The Chronicle of Higher Education
The Wired Campus

July 3, 2008

6 American Teams Make It to Finals of Microsoft's Imagine Cup

An interface that allows blind people to access the Web, a photo essay on tropical-rain-forest sustainability, and a system that saves energy by automatically adjusting the power usage of appliances are among the six projects from American students that have made it to the finals of Microsoft’s sixth annual Imagine Cup.

The international competition, which kicked off today in Paris, comes with a cash award of $240,000. This year’s edition challenges students to find new ways to use technology to help sustain the environment.

In the interface-design category, a duo from Indiana University designed a Web site that allowed students who were participating in a campus energy challenge to compare their dorm’s consumption with other dorms’, and also suggested conservation actions. Another student, from Arizona State University, has developed a user interface to teach people to be sustainable in their homes.

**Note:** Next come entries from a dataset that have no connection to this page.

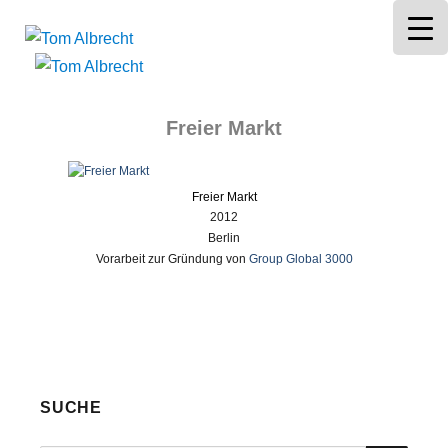
Tom Albrecht
Freier Markt
Freier Markt
2012
Berlin
Vorarbeit zur Gründung von
Group Global 3000
SUCHE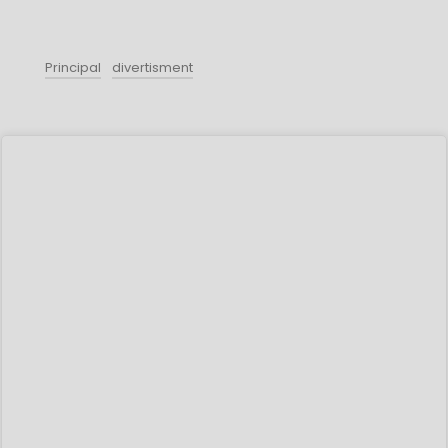
Principal
divertisment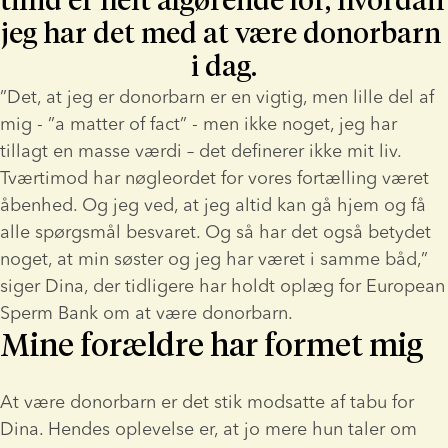
tillid er helt afgørende for, hvordan 
jeg har det med at være donorbarn 
i dag.
”Det, at jeg er donorbarn er en vigtig, men lille del af 
mig - ”a matter of fact” - men ikke noget, jeg har 
tillagt en masse værdi – det definerer ikke mit liv. 
Tværtimod har nøgleordet for vores fortælling været 
åbenhed. Og jeg ved, at jeg altid kan gå hjem og få 
alle spørgsmål besvaret. Og så har det også betydet 
noget, at min søster og jeg har været i samme båd,” 
siger Dina, der tidligere har holdt oplæg for European 
Sperm Bank om at være donorbarn.
Mine forældre har formet mig
At være donorbarn er det stik modsatte af tabu for 
Dina. Hendes oplevelse er, at jo mere hun taler om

A team from California State University at Long Beach has designed an embedded system that adjusts the power consumption of home appliances, and a group from the Rochester Institute of Technology has created a software program that allows mobile-phone users to access and control environment data collected from a network of sensors.

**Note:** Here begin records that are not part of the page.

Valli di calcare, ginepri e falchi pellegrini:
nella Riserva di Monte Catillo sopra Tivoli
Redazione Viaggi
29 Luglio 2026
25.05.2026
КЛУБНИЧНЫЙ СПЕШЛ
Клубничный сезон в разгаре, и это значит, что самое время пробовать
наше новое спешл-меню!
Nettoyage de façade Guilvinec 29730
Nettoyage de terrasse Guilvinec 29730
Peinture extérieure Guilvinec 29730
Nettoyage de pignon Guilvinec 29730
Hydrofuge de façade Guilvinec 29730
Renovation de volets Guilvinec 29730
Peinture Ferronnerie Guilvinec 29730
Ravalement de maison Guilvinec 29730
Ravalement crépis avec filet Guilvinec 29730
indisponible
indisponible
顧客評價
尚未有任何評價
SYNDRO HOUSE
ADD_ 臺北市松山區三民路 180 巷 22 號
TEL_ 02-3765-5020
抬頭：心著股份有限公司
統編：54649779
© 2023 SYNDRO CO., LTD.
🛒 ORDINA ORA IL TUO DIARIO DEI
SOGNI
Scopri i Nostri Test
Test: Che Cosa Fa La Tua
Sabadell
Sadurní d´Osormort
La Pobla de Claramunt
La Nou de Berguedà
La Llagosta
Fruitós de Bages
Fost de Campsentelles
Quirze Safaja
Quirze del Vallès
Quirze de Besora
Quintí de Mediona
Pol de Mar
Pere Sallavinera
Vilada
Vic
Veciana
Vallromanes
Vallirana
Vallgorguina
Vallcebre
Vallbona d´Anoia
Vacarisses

Two students from Wayne State University are competing in the photography category with a photo essay that portrays a global movement that wants to slow the effects of global warming and deforestation.

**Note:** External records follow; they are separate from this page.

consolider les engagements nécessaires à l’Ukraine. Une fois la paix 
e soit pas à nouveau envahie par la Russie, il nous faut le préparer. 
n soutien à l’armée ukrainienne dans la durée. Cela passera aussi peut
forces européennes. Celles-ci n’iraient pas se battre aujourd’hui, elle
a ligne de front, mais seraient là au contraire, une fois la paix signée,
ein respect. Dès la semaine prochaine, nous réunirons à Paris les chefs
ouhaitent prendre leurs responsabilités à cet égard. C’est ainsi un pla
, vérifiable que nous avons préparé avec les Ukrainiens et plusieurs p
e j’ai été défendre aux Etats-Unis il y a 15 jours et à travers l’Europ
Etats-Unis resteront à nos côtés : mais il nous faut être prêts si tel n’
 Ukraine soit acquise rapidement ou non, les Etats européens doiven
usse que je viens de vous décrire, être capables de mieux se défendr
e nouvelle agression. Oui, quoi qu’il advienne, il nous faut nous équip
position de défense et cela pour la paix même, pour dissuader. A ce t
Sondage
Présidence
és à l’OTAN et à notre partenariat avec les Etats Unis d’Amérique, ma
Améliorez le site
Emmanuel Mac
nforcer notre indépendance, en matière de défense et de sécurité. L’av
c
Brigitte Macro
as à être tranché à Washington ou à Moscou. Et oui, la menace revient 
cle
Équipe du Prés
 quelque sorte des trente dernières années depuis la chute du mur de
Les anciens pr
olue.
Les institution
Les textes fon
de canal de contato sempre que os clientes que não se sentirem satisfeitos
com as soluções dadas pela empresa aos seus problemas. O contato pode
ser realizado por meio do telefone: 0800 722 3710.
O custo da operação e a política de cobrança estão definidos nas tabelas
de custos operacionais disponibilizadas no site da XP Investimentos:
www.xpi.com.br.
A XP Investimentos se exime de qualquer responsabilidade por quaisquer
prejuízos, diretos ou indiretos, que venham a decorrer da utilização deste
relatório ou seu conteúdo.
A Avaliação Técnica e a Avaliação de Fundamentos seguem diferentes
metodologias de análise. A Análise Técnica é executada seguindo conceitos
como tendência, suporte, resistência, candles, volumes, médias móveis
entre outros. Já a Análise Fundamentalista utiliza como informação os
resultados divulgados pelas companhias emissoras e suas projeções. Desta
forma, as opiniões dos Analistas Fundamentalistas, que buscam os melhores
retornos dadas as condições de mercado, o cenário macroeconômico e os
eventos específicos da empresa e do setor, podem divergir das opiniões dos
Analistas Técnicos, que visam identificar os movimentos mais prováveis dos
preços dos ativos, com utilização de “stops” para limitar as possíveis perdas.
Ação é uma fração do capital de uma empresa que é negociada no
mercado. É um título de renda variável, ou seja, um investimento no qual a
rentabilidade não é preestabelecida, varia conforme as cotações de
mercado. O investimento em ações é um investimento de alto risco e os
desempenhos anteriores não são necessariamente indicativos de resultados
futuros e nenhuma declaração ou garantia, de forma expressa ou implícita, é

A Ph.D. candidate in computer science and engineering at the University of Washington has won the Interface Design Technology Award for a screen-reading interface that allows blind people to access the Internet.

More than 200,000 students from all over the world registered in the Imagine Cup and 370 of them, from 61 countries, have made it to the weeklong finals. The winners will be announced on July 8. More information is available on the Imagine Cup Finals Web site. —Maria José Viñas

Posted on Thursday July 3, 2008 | Permalink |

Comments

  1. To get that $240,000 for awarding as prize money, Microsoft only had to invest about $750,000 in its business. That’s because the corporation receives in excess of 32% return-on-investment.

    If the oil companies, for example, wanted to sponsor a similar contest, they would have to invest nearly $2.9 million in their high-risk business, because their ROI, at a little more than 8%, is lower than the average for all of American industry. Their profit dollar-amounts — constantly and misleadingly emphasized by the media — are high for the obvious reason that they sell a lot of product (and, therefore, put a huge amount of their capital at risk).

    Unlike some computer scientists, I’m all for Microsoft, whose risk-taking has produced products that have transformed our society, mostly for the better.

    But speaking of the race towards sustainability, I also support the oil companies and the prosperous world they have helped create. Because of that prosperity, we will eventually be able to develop sustainable, low-polluting energy sources. Without it, we could never have sustained our escape from the darkness of ignorance, disease, and isolation.

    — S. Britchky    Jul 3, 04:56 PM    #

  2. Microsoft transformed our society? How can that be when Microsoft has done nothing original in the history of the company except pioneer a new class of predatory business practices? The technology they sell has all been done elsewhere; all Microsoft does is copy. And their profitability comes from two core products, Windows and Office for which they have established a monopoly position. NOTHING else that Microsoft has invested in is profitable, most likely because if they do not have a monopoly position they always lose out to their competition – the Wii in game consoles, Google in search, etc.